Parimenti cruciale è il tema dell’attività di impresa, soprattutto quando si prenda atto del ruolo svolto dagli enti non profit nei servizi di pubblica utilità e, quindi, della posizione rilevante che l’impresa sociale assume in un moderno sistema di welfare. Al riguardo, l’adattamento della disciplina generale dell’impresa e di alcuni istituti del diritto delle società non pare l’ostacolo di maggior rilievo.

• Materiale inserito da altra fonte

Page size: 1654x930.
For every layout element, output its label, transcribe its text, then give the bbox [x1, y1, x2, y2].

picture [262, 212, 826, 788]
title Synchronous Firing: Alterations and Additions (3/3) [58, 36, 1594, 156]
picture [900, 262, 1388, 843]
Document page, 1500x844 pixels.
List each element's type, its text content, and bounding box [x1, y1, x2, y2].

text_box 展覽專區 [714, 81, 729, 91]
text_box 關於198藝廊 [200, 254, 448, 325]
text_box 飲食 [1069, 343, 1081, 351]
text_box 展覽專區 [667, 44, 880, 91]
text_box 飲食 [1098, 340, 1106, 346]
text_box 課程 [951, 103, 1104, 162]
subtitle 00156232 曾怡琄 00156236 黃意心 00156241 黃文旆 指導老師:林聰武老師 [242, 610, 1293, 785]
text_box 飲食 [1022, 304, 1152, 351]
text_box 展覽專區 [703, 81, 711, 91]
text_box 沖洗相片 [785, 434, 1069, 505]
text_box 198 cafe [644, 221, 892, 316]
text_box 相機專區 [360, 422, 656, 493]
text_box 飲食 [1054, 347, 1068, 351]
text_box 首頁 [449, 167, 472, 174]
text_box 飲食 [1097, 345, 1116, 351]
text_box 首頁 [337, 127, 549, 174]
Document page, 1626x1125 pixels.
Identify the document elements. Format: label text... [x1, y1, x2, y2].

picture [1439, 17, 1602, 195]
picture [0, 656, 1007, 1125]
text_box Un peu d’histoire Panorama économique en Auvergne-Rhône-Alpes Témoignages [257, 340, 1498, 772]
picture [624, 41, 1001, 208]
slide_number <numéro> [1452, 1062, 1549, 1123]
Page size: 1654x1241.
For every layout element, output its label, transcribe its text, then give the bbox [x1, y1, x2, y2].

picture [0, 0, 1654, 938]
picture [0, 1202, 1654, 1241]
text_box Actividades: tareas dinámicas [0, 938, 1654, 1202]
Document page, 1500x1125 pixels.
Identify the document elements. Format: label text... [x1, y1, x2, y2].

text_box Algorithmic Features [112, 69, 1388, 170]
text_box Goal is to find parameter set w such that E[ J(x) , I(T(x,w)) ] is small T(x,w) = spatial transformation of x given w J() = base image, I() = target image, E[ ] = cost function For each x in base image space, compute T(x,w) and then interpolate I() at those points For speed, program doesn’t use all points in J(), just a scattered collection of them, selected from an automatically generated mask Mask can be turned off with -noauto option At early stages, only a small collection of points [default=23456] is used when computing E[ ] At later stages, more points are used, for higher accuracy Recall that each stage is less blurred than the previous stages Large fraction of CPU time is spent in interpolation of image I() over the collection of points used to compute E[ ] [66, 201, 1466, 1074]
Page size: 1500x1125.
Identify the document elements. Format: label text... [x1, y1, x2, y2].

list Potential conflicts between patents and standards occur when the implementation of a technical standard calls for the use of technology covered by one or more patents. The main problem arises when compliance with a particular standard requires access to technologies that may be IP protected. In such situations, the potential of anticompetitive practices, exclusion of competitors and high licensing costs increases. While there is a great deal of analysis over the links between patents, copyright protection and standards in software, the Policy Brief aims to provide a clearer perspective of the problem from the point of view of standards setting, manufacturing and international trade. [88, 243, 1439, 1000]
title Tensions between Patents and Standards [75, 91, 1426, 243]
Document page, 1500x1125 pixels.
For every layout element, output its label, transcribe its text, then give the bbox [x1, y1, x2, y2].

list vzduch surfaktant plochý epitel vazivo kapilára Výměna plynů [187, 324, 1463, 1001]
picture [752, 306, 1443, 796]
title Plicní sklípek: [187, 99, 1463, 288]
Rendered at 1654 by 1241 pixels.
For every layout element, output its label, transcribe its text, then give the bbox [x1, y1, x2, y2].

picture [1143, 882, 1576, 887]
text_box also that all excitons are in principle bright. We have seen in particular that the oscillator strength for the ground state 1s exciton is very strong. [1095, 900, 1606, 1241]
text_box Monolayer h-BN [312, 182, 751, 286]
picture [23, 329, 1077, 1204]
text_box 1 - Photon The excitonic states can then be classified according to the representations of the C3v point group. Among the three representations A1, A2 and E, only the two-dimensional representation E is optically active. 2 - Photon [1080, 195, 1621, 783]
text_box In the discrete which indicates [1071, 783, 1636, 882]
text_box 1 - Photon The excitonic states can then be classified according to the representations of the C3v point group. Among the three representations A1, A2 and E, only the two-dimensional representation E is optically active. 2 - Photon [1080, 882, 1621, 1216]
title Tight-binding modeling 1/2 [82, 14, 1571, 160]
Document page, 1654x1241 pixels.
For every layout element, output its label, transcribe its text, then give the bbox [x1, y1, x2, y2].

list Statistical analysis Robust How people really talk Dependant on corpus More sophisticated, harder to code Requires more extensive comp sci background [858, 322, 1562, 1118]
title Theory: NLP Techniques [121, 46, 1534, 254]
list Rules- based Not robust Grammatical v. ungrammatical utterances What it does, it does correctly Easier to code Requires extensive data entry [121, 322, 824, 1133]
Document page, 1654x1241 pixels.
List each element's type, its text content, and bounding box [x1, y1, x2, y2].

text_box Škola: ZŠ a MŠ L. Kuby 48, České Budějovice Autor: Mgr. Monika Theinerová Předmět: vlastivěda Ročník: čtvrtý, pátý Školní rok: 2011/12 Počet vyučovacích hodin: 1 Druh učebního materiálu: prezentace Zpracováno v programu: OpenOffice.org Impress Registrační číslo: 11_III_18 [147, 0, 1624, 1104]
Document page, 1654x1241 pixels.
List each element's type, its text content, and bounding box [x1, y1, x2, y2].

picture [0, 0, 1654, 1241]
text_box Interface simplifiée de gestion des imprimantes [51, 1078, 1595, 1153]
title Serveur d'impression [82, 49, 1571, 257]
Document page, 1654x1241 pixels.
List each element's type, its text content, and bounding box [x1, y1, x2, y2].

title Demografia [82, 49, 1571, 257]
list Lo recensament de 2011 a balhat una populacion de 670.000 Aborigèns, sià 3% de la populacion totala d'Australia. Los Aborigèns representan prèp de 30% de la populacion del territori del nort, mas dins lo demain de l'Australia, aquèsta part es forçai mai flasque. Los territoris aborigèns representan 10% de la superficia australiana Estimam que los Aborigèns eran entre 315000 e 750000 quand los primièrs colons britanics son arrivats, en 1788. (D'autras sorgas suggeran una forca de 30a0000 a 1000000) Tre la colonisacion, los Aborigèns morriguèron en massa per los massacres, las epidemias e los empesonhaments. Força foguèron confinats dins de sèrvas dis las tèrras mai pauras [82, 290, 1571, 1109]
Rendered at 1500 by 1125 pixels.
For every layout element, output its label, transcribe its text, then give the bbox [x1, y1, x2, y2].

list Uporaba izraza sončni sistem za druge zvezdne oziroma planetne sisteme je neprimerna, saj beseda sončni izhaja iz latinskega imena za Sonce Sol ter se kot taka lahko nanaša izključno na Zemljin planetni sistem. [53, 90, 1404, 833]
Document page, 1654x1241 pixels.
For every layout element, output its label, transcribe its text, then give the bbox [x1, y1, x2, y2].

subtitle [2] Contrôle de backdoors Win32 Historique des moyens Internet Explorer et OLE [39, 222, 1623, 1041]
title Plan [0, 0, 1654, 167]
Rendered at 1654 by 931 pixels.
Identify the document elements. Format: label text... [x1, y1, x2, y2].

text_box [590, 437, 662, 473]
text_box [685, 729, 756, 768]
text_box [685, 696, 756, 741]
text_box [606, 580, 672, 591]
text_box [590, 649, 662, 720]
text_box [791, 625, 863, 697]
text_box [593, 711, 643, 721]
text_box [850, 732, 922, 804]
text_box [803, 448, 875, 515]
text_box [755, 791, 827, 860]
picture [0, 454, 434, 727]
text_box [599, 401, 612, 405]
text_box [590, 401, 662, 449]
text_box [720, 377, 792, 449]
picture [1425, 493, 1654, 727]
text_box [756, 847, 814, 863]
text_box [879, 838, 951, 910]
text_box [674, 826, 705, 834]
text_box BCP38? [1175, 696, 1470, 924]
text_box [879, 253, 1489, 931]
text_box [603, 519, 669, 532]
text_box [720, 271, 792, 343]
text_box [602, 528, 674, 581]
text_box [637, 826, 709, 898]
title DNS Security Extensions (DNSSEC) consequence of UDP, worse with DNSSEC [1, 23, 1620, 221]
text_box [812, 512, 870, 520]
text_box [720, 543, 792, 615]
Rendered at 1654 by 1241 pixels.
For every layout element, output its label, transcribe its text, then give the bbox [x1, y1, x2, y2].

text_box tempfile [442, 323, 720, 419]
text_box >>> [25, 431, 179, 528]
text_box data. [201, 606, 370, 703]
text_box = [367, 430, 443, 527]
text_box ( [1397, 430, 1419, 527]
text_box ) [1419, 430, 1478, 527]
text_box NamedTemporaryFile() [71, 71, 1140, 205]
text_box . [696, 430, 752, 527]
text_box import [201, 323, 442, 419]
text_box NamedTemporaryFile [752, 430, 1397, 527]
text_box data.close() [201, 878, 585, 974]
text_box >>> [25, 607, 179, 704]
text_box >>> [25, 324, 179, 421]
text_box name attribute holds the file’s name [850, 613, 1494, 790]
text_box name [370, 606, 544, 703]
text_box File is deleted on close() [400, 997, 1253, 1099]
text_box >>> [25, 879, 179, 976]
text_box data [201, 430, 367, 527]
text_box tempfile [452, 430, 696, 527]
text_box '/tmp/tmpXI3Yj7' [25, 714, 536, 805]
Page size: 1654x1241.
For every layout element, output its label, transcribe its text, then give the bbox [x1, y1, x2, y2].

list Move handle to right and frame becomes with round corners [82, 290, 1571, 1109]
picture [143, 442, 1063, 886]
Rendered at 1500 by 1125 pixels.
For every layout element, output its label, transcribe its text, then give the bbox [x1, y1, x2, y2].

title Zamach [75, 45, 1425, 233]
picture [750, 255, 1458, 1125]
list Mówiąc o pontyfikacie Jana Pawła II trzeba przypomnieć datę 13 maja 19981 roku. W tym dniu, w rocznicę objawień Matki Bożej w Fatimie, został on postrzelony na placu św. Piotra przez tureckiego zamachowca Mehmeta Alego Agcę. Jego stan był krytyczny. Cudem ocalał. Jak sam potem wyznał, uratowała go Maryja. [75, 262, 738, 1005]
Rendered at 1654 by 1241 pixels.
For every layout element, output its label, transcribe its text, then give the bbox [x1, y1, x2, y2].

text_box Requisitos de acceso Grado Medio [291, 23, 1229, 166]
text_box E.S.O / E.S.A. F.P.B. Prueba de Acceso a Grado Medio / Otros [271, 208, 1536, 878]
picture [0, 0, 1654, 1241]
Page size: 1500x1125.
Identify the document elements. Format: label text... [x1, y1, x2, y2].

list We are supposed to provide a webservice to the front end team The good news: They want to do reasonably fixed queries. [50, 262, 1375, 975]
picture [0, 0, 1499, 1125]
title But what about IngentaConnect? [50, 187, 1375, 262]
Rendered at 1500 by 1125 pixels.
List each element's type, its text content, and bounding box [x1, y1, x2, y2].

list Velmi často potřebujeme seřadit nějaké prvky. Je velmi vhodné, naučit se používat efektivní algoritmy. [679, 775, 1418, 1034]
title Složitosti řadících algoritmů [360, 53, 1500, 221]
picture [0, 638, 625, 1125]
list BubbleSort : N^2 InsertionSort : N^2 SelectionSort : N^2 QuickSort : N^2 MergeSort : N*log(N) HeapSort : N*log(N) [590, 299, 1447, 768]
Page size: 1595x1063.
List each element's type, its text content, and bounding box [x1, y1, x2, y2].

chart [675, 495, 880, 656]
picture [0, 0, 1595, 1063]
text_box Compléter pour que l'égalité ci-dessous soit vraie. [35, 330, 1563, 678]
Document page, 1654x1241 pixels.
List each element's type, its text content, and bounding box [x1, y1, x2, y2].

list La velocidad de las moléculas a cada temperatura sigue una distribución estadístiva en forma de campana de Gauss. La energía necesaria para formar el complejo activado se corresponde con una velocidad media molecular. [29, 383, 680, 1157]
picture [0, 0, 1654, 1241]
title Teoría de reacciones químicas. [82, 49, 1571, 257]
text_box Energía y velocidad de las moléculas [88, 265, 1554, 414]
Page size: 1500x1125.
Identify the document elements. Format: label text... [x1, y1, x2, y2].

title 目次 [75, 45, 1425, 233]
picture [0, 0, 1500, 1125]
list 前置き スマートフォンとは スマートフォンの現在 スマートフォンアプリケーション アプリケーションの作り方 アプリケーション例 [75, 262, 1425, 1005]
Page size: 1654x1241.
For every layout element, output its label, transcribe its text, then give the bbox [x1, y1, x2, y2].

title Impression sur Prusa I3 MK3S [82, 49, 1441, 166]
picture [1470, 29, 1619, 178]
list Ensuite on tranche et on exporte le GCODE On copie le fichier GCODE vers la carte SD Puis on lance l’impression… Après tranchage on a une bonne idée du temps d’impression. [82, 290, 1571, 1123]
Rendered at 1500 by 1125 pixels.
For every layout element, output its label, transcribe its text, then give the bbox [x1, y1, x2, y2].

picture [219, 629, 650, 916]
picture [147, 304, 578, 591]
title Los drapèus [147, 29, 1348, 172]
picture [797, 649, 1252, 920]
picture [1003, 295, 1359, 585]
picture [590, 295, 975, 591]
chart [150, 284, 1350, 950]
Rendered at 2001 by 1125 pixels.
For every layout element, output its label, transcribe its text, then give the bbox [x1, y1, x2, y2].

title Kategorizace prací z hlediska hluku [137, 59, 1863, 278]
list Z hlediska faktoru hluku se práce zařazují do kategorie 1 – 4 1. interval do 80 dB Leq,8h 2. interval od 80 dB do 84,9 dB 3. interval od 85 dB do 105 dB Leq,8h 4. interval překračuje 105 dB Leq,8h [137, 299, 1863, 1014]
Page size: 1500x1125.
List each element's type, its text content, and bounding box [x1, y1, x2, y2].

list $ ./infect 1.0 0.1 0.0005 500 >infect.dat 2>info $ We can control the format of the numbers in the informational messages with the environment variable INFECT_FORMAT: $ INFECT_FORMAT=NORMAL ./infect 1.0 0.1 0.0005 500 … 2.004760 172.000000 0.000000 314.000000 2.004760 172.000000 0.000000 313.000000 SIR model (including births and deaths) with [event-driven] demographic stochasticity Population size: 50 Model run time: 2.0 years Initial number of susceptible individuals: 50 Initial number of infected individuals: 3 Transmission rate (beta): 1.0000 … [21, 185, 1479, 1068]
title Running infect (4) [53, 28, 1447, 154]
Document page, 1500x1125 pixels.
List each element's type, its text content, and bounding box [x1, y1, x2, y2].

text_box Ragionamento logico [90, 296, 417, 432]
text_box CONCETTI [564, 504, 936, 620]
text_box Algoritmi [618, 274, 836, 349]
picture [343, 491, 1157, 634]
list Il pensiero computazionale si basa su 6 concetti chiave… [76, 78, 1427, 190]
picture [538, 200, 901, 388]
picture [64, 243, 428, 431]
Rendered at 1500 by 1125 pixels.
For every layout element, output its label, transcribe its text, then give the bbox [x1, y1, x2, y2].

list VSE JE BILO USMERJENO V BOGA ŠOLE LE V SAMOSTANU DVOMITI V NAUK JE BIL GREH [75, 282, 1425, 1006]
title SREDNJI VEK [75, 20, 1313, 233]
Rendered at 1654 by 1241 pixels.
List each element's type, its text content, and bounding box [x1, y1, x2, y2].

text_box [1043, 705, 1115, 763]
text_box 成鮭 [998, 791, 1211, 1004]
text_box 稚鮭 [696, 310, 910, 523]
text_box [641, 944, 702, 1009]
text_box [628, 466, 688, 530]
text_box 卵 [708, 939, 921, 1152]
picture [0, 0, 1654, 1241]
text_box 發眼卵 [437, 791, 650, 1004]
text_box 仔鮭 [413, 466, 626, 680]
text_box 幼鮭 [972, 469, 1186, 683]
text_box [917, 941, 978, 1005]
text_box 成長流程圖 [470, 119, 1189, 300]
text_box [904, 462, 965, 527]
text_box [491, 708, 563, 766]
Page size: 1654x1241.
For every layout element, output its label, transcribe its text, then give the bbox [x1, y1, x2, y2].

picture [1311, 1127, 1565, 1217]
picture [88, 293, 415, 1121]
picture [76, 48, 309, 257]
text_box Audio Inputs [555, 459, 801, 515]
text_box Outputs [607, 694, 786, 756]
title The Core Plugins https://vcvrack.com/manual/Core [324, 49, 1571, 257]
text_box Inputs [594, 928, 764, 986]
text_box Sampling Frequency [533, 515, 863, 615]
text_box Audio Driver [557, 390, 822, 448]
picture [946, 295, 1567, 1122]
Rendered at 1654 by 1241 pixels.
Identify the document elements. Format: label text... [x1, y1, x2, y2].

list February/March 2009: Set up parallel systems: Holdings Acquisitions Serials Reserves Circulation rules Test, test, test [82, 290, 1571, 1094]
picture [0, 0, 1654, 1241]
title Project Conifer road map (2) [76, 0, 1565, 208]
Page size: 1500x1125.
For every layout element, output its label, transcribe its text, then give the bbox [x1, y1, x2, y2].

Ferme, ovviamente, le misure necessarie a impedire possibili abusi, decisivo è, piuttosto, un intervento che, in attuazione piena del principio di concorrenza, “pareggi il campo di gioco”: utilizzando con intelligenza il sistema fiscale, così da compensare le imprese sociali dei costi connessi allo svolgimento di un’attività di pubblica utilità, non sostenuti, invece, da chi opera esclusivamente in base a criteri di mercato.
Si comprende così perché l’ultimo – e più profondo – nodo da sciogliere riguardi l’individuazione di che cosa debba intendersi per attività di utilità sociale, ponendosi, sul punto, l’alternativa fra indicazioni normative di carattere generale incentrate sullo scopo perseguito o, piuttosto, un’impostazione che identifichi in modo puntuale i settori di attività ritenuti di interesse generale. Nel complesso, quest’ultimo approccio appare preferibile: calato il problema nell’attuale contesto nazionale, meglio una soluzione capace di ridurre ex ante i margini di incertezza, che un’impostazione connotata da un più elevato tasso di discrezionalità e, quindi, possibile fonte di un significativo contenzioso fiscale. Naturalmente, rimane aperta, in questo modo, la questione di come identificare i singoli settori: ed è qui dove il principio di sussidiarietà è destinato a spiegare tutta la sua capacità e portata sistematica.